Matoub Lounès et le terrorisme
Avec l’avènement du terrorisme, dira-t-elle, son frère était aux côtés de démocrates parce qu’il savait que le champ était préparé pour un fascisme d’un autre temps. Mais, signifiera-t-elle, il n’a jamais défendu tel ou tel parti. «Il disait qu’un parti politique était trop petit pour lui. Son combat était plus large», ajoutera-t-elle. «Mon frère a rendu des hommages à Tahar Djaout avec son titre phare » ô Kenza ma fille, ne pleure pas », à Mohamed Boudiaf et à bien d’autres. Dans son livre » Le Rebelle », écrit juste après avoir été relâché par ses ravisseurs en septembre 1994, il avait bien conté ses dix nuits sombres passées dans les maquis », soulignera-t-elle. Malika ajoutera qu’il était menacé mais qu’il ne voulait pas abandonner ses idéaux et ses idées. «C’était un démocrate convaincu et épris de justice et des droits de l’homme», insistera-t-elle. La conférencière reviendra ensuite sur l’hommage rendu aux femmes à travers la chanson composée pour sa mère à savoir « Tighri Gmma » (La complainte de ma mère). Malika Matoub a retracé non seulement le parcours artistique de Lounès, mais toutes ses positions quand il s’agissait de défendre toutes les causes justes et celles des opprimés renvoyant l’assistance, à chaque fois, à ses textes et à ses poèmes. Elle conclura que si Lounès fut assassiné c’était parce qu’il dérangeait et qu’on voulait faire taire une voix populaire dont tout le monde savait qu’elle s’adressait à tous les Algériens et parce que ses chansons éveillent les consciences sur ce qui les entoure.

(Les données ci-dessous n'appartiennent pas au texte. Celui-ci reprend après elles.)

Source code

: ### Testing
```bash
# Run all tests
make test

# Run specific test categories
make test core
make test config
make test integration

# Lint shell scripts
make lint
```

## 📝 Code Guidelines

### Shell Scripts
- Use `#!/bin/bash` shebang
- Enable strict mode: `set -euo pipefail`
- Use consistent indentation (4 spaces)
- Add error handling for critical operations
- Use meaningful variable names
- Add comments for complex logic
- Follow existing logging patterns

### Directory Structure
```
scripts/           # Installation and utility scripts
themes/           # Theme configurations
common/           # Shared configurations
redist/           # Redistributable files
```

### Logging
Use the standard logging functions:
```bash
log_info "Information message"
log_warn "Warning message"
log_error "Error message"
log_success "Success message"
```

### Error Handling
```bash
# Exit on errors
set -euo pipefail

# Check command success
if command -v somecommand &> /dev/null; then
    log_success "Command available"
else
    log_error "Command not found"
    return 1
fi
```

à quand le procès de Lounès?
Tout d’abord, je vous répondrai qu’au jour d’aujourd’hui, le procès de Matoub Lounès n’a pas eu lieu et qu’en 2011, il y a eu une parodie de procès. Le président du tribunal de Tizi-Ouzou lui-même avait reconnu que le procès de ce jour-là n’était que celui des deux présumés assassins. D’ailleurs, annoncera-t-elle devant le public avide de nouveaux éléments sur cette affaire, le nom de son frère n’a été évoqué par personne : «Nous ne demandons qu’une chose, dix-huit ans après l’assassinat de Lounès, que la procédure soit recommencée dès le début. Il faudra une reconstitution des faits, une autre enquête, une étude balistique et entendre la liste des 55 témoins que j’ai remise à la justice parce que des noms d’hommes politiques y figurent et ils pourront rapporter des faits importants. Mais, je ne peux pas oublier de vous dire que durant toute cette période ma famille a tellement souffert. En plus des procès à notre encontre, il y a eu des paroles blessantes. Ma mère a été traitée de mère porteuse, de mère biologique et de dévoreuse d’os. C’était vraiment pénible pour une mère qui a perdu son fils unique. Mais, je suis sûre qu’un jour la vérité éclatera au grand jour», terminera Malika. Son intervention fut suivie de plusieurs questions, notamment par rapport à l’article 3Bis de l’avant-projet de la révision de la constitution « tamazight langue nationale », les caractères à adopter pour sa transcription. Au terme de cette demi-journée pleine de témoignages et autres interventions, comme de coutume, les représentants des trois personnalités retenues pour cette 9° édition ont été appelés à recevoir cette distinction ô combien significative sous des applaudissements nourris, notamment lorsque Fadhela Kateb évoqua son frère Yacine, condamné à mort à l’âge de 15 ans, après les événements du 8 mai 1945 à Sétif ou encore Nna Louiza revenant sur les confidences que lui faisait son défunt mari sur la guerre de libération nationale ou encore sur ce qu’a dit le jeune Yacine, neveu de M’Hamed Issiakhem. «Nous sommes très contents d’avoir encore une fois honoré la mémoire de Lounès Matoub en rassemblant tant de monde dans cette salle. Nous remercions les familles de ces trois personnalités qui nous ont honorés par leur présence et sans oublier Malika Matoub pour nous avoir éclairés sur le parcours de son frère. Rendez-vous est pris pour l’année prochaine pour sa dixième édition», nous déclarera Karim Larbi en sa qualité de président d’Amgud.